(The Pittsburgh Post-Gazette) -- Nov. 26, 2001 -- Since Sept 11, law enforcement in America may have changed forever.
Police officials across the country say that protecting their communities from rapists, robbers, con men and killers is no longer enough.
While federal cooperation is weak and some politicians balk at the idea, police plan to become the front-line defense against terrorism, rooting out terrorist cells in the nation’s cities and helping to stop attacks before they happen.
That’s going to mean intense intelligence-gathering by local police; more police at transportation hubs and public events; new ties between local, state and federal law enforcement agencies; and possibly more cost to taxpayers for less-personalized police services. “Law enforcement (officers) have become domestic warriors,” said Palm Beach County, Fla., Sheriff Ed Bieluch. “You have to stop terrorists before the airplane leaves the ground.”
That’s why, since Sept. 11, the new buzzword in law enforcement circles is “intelligence.” Most police agencies have had intelligence units for years, so it’s not a new concept. They run electronic surveillance operations, work with informants and analyze crime data. But they’ve traditionally been focused on the old law enforcement standbys: drugs, gangs and organized crime.
Now, police departments around the country are changing or adding intelligence units that will solely gather information on foreign and domestic terrorist networks.
But maybe the locals shouldn’t be involved in investigating terrorist groups, said state Sen. Ginny Brown-Waite, a Brooksville, Fla., Republican who helps guide Florida’s anti-terrorism efforts as chairwoman of the Select Committee on Public Security and Crisis Management. She said the level of sophistication in police agencies varies so widely that state legislators were concerned about giving them too much power. It’s basically about numbers and street smarts, according to Dan Oates, the former head of the New York Police Department’s Intelligence Unit and now chief of police in Ann Arbor, Mich.

Items from a dataset
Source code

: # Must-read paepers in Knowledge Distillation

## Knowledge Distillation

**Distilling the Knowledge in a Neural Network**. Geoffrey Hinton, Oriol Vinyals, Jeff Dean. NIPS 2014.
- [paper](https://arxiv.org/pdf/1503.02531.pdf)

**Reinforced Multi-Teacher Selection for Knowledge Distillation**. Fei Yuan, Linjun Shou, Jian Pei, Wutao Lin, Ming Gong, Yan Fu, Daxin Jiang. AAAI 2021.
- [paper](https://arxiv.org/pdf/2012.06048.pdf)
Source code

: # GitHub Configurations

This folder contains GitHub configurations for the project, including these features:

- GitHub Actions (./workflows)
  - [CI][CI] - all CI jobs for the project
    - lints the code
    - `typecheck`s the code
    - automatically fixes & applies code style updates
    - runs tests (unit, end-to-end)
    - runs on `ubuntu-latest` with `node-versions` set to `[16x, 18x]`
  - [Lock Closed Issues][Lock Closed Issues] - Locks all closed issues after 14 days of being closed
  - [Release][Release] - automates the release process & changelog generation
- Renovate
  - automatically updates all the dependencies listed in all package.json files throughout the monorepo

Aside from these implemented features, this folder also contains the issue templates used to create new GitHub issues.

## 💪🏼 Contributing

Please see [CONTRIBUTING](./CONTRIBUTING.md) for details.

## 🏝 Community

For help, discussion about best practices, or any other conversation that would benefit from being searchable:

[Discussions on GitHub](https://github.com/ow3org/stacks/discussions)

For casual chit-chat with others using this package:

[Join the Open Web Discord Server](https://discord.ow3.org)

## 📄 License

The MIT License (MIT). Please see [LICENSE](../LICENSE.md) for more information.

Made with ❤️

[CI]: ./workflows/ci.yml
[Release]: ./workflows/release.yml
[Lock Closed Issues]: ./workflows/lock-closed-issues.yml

Work request
Reproduce the portion of the article on local police and terrorism that begins at the words "While federal cooperation" and ends after the words "before they happen.".

Solution to this problem
While federal cooperation is weak and some politicians balk at the idea, police plan to become the front-line defense against terrorism, rooting out terrorist cells in the nation’s cities and helping to stop attacks before they happen.